* _About this exercise_: Return the lines below word for word, without the pictures.

----- Input -----

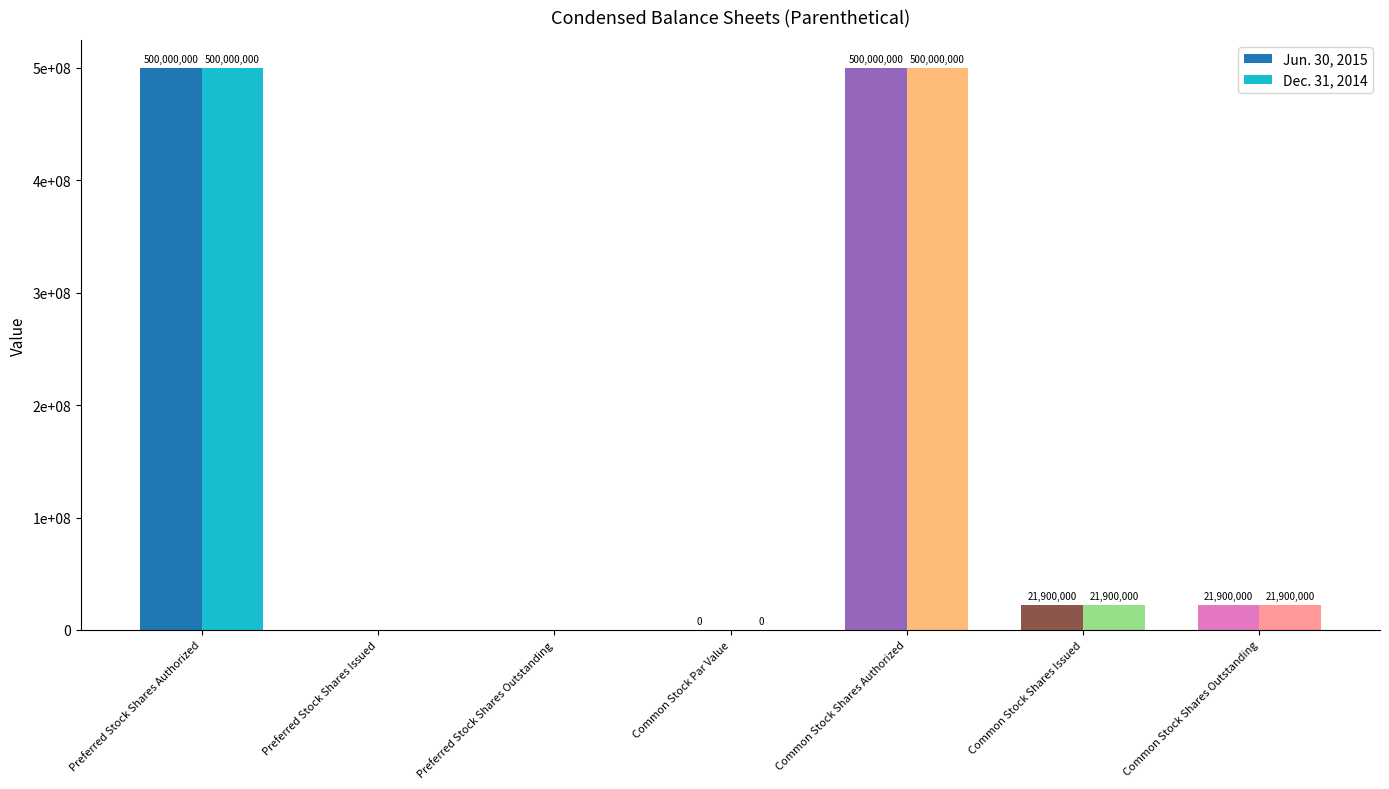

Does the chart contain stacked bars?

No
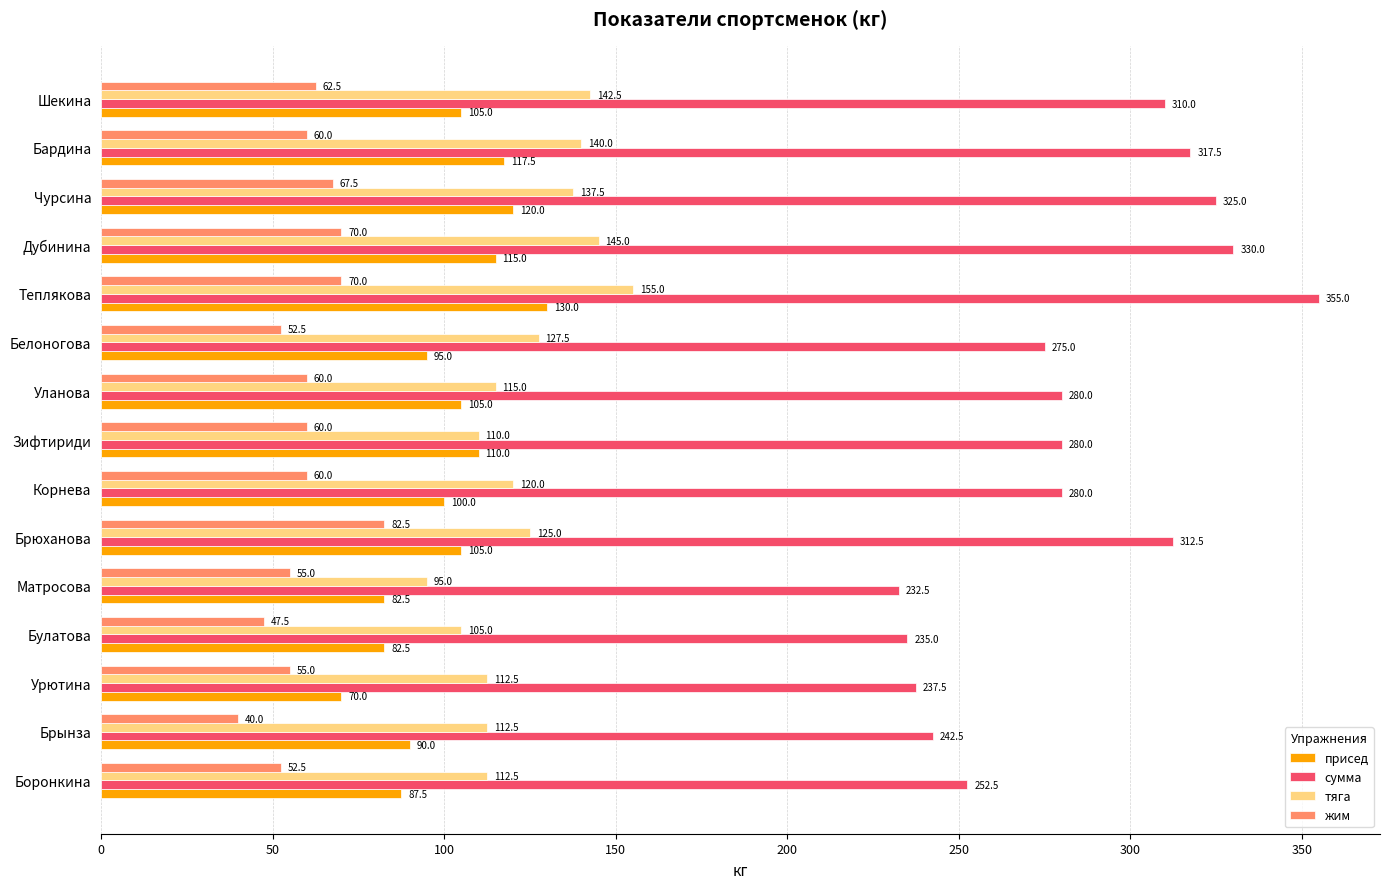

What is the smallest value displayed?

40.0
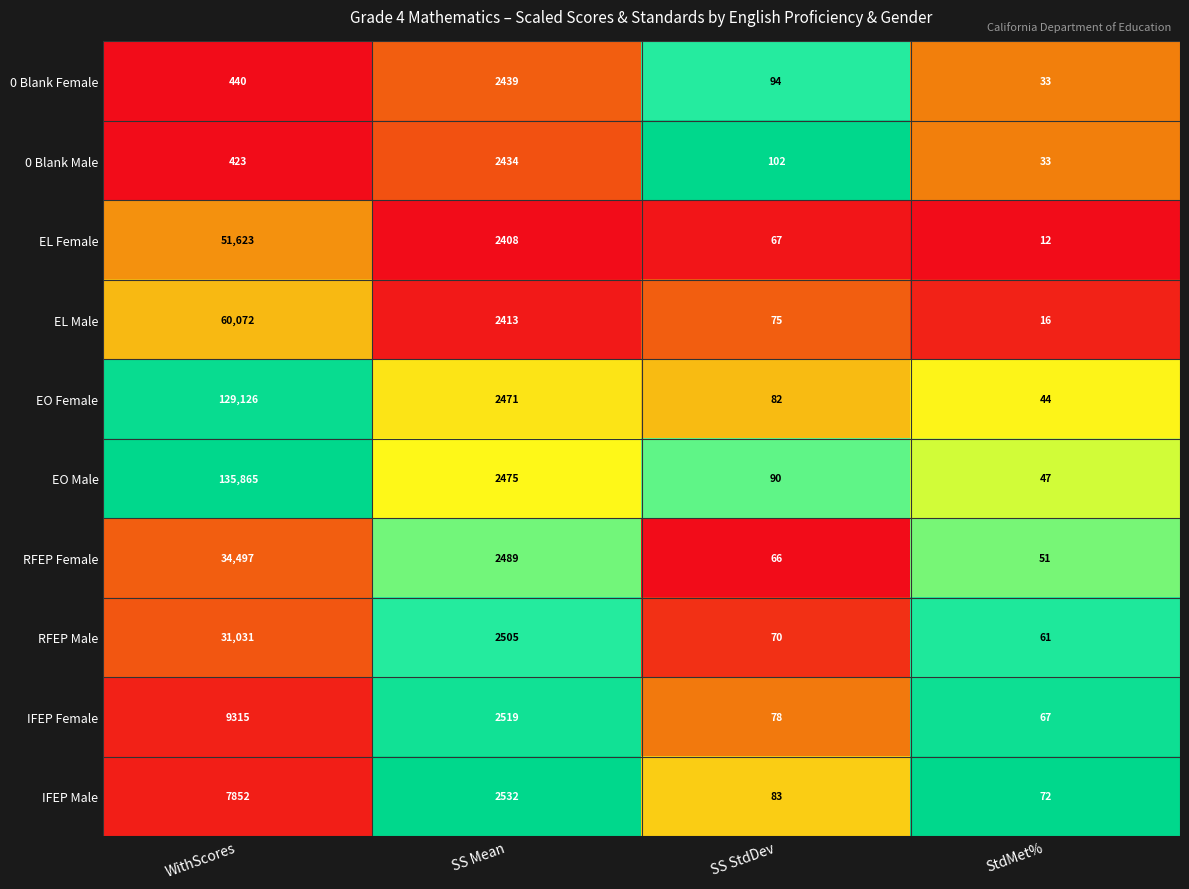

The RFEP Male series shows 107 at SS StdDev. True or false?

False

-----

* _Written response_:
Does the chart contain stacked bars?

No

What is the smallest value displayed?

40.0

The RFEP Male series shows 107 at SS StdDev. True or false?

False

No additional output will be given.